Facing a Tough Audience.
I’m going over to Honolulu tomorrow morning because I’ve been invited to speak to a group of a dozen men who meet for lunch once a month to hear guest speakers on a variety of topics. As near as I can tell, every one of these guys carries heavyweight credentials.
There are two doctors—I mean medical doctors—one a gerontologist, the other a surgeon. There are at least two PhD-type doctors, too. Another guy has an international reputation as a global warming expert; another is a journalist originally from Asia who is a member of the Cricket Hall of Fame. Another is a former dean of a university Business School.
And they and going to have lunch and listen to me talk about train travel! Are you kidding?
It’s certainly an intimidating group and the closer I came to the actually day of the lunch, the more I began to worry that I would be unable to hold the interest of this elite bunch. So a started going through a stack of notebooks—I take one on every train trip I take—looking for something . . . any events, large or small, that may have occurred during one of my train travels.
And then . . . one-by-one . . . little tid-bits began jumping out from the pages of those notebooks—little mini-events that had occurred as I was traveling somewhere on a train. Oh, sure . . . maybe each one, taken by itself, isn’t very interesting or funny or sad or ironic or scary.

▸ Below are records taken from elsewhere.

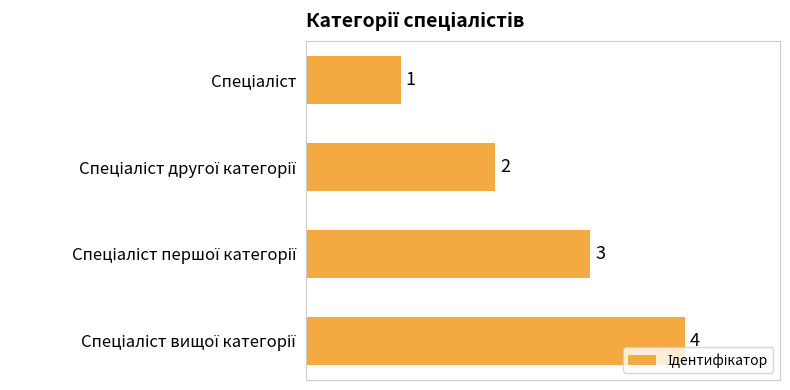

Count the values in the range 2 to 4.

3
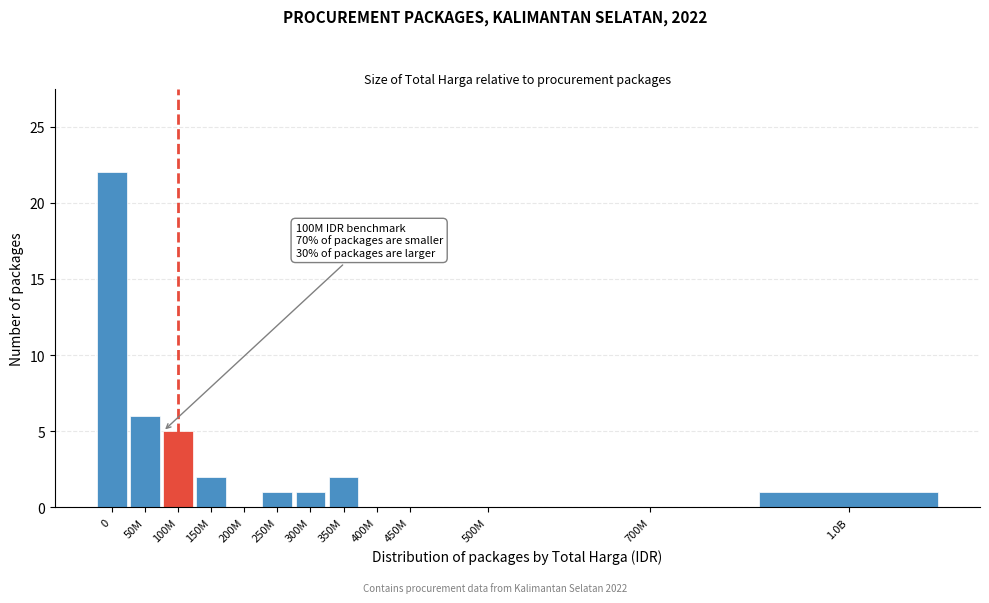

Reading right to left, extract all data points from this chart.

1.0B=1	700M=0	500M=0	450M=0	400M=0	350M=2	300M=1	250M=1	200M=0	150M=2	100M=5	50M=6	0=22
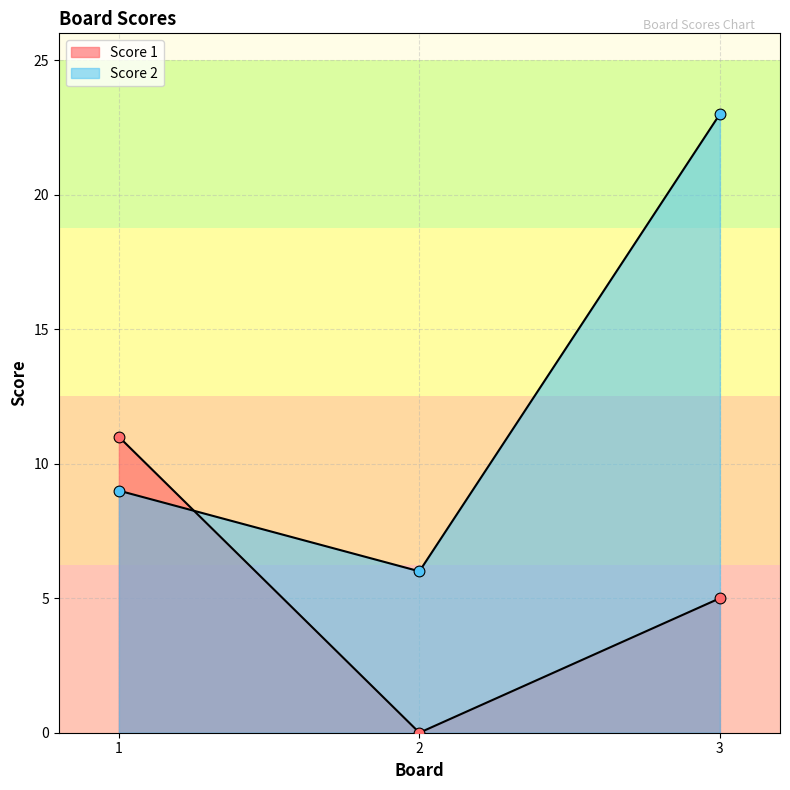

Which series has the largest total across all categories?

Score 2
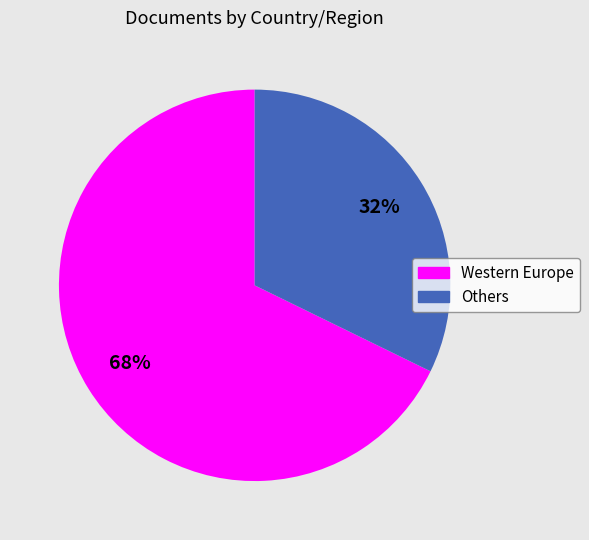

To the nearest percent, what is the average slice percentage?

50%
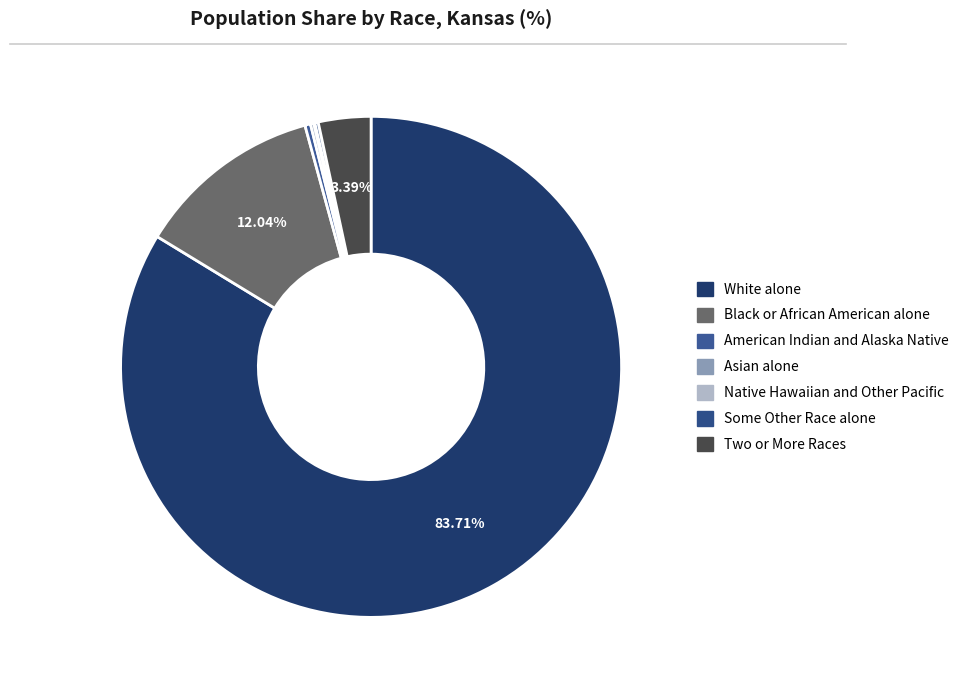

To the nearest percent, what percentage of the pie is Two or More Races?

3%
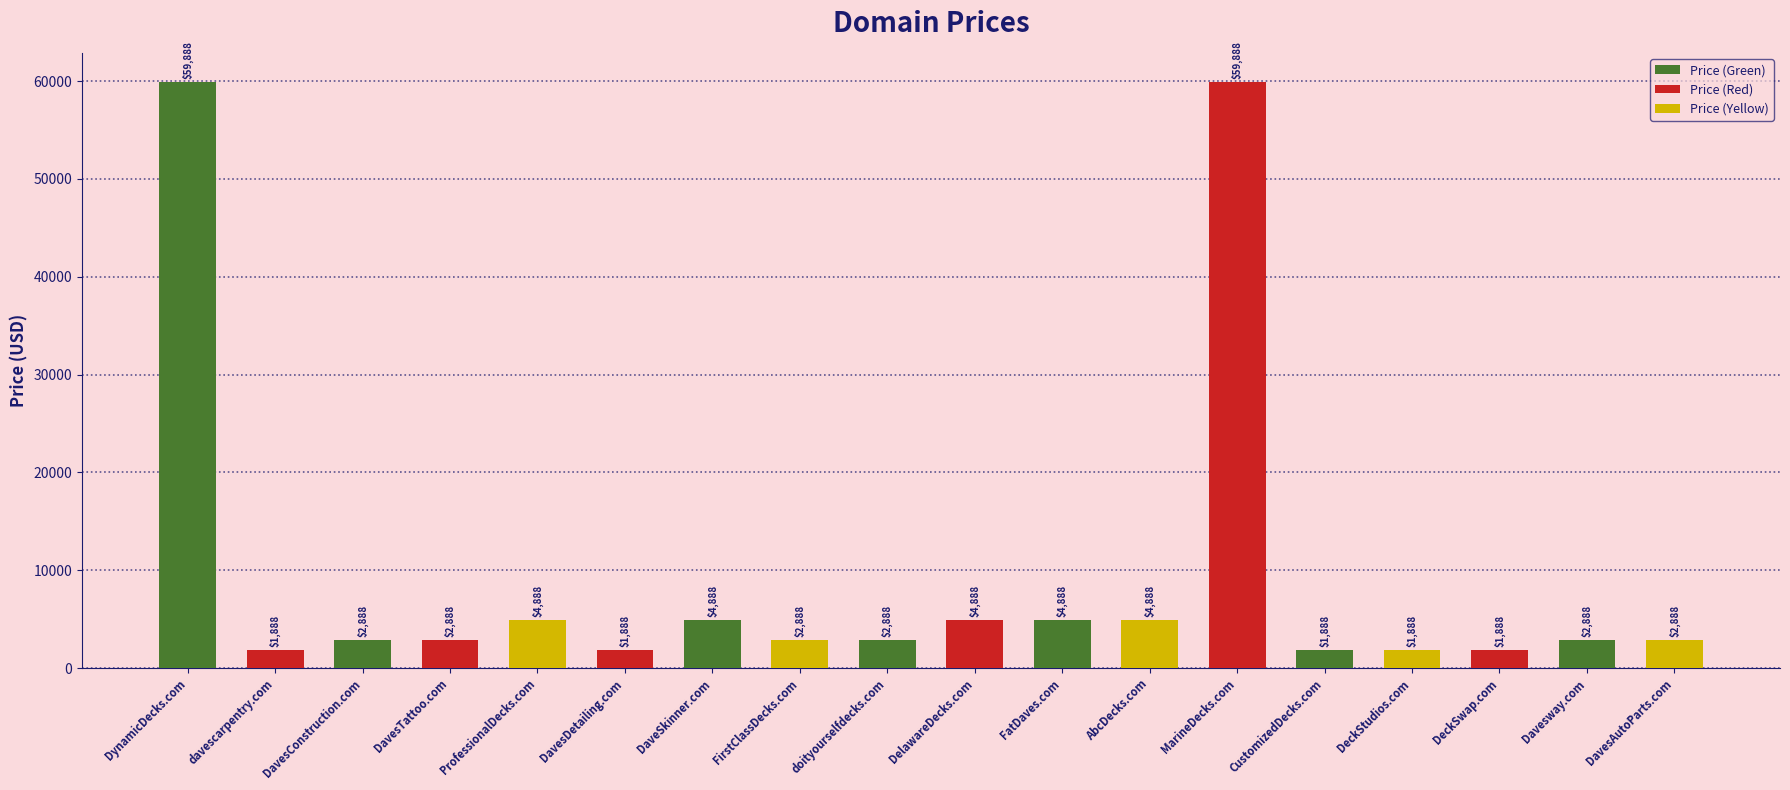

At which label does the data first exceed 2888?

DynamicDecks.com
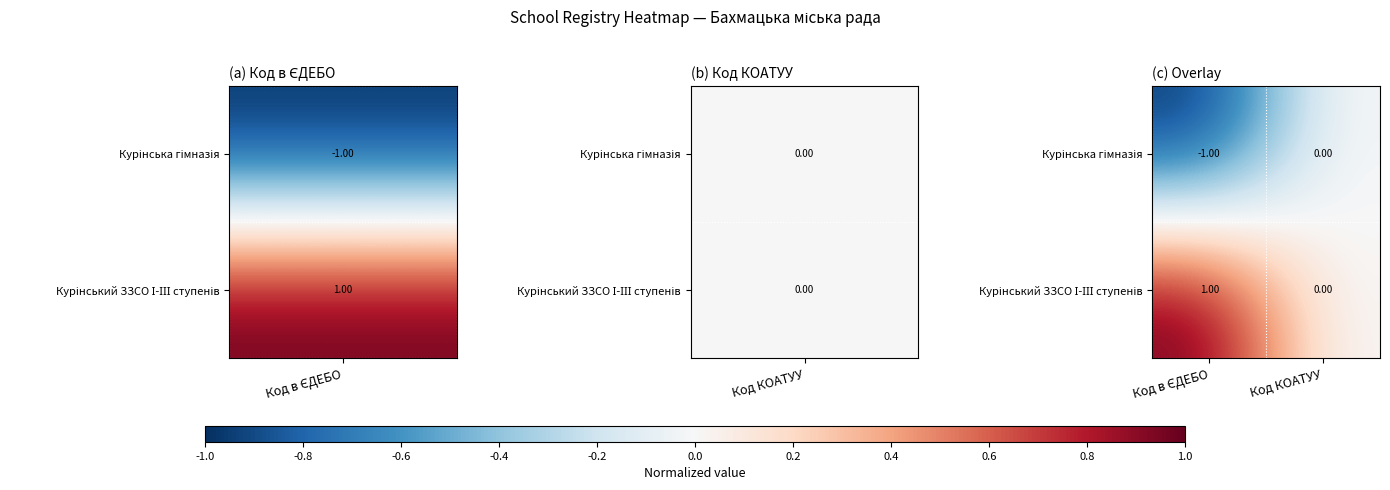

Count the number of categories in the chart.

2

But together . . . well, I think they become the reason why I enjoy travel so much, most especially travel by train. Of course it remains to be seen if the lunch group tomorrow reacts in the same way.
Here’s a sample of the kind of incident that happened to me on a train trip . . . the kind of thing that seems to occur all the time.
I was having lunch in the dining car on the Empire Builder. We were somewhere in the mountains running along the southern border of Glacier National Park. I had just learned that the handsome man in his sixties seated across from me with his wife was a senior captain with American Airlines.
“Wow,” I said . . . and then, jokingly, “What the hell are you doing here?”
“Well,” he said, “Ann and I just thought it was time we saw this magnificent country from an altitude of six feet.”